Even the Roman Republic came into aurocratic rule for a long time before the Empire collapsed and after the powers of checks and balances like in the Senate were decimated.
The implications of having too much a passion on exercising freedoms of expression in the past century can be a two edged sword. We have observed what has happened in the United States of America, which remains a highly divisive society, has gun use issues, has wealth concentrated in a few rather than the many and which is said to have been subject to excesses of interference in the electoral process.
In comparison, for some other countries, the cry to be heard for socio-political and economic justice is often ignored and suppressed - the yearning for basic freedoms here remains unfulfilled.
The different shades of Isms in categories of government rule currently seem to be skewing towards conservative values, right wing thinking and less openness in interacting with the outside world. Globalisation has had a kick in the butt when ordinary folks lose their jobs, manufacture so little and suffer a decline in their quality of life - especially when their political leaders are not innovative enough to change economic drivers. Therefore new labels like populism now compete with long standing systems like socialism, modified democracy, capitalism and political correctness.
Yet the strong hold of royalty continues in societies as diverse as the UK, Thailand, Japan and Brunei, providing many benefits of political stability as it may draw criticism.
There are only currently six nations which hold the communist label. They are Laos, Albania, Cuba, Vietnam, China and North Korea. The progressive ones emphasise on improving the day to day wealth of their citizens whilst expecting loyalty to party.
The integration of religious faith amd political control continues to happen across the Middle East. This is remniscient of history in the European Middle Ages before the collapse of feudal thought and practices.

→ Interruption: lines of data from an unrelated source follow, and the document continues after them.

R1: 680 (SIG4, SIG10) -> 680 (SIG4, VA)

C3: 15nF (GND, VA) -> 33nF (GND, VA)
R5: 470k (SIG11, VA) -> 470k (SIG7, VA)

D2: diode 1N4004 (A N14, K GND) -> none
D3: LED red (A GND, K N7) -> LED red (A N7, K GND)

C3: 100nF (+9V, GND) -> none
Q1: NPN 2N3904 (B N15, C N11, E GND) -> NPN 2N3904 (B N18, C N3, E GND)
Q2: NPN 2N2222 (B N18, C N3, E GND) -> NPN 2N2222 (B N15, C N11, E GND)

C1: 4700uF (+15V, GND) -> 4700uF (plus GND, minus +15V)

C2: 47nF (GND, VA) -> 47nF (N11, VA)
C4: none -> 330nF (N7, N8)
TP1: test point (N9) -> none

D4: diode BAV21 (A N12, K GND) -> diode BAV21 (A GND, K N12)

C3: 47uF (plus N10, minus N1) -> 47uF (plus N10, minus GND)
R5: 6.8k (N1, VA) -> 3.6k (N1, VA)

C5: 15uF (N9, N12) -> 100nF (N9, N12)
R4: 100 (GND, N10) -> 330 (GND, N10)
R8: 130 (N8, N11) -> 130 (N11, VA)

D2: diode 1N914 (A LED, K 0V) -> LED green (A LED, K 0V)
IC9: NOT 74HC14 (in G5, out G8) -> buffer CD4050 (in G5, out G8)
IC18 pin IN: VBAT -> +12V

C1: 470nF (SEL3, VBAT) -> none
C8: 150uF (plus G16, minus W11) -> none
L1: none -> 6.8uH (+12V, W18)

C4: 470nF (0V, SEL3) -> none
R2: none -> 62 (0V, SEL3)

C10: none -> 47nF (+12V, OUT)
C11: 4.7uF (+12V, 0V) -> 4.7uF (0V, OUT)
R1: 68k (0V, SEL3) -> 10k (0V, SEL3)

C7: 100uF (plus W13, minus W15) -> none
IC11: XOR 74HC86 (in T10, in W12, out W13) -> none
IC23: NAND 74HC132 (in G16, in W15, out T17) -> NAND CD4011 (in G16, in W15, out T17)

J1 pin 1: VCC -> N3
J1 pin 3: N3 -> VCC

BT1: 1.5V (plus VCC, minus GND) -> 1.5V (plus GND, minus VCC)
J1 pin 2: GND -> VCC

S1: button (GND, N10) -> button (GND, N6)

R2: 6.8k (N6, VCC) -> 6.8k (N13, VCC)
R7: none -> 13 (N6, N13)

Malaysians used to politically associate the month of May mainly with post election racial riots in 1969. Today for the majority, there is a glow in their hearts after an astounding post election outcome 49 years later on May 9. The party that won independence from the British and had ruled thereafter was over whelmingly rejected by voters without violence and after a much maligned long term performance by the incumbent Government. Change can be possible in a positive way.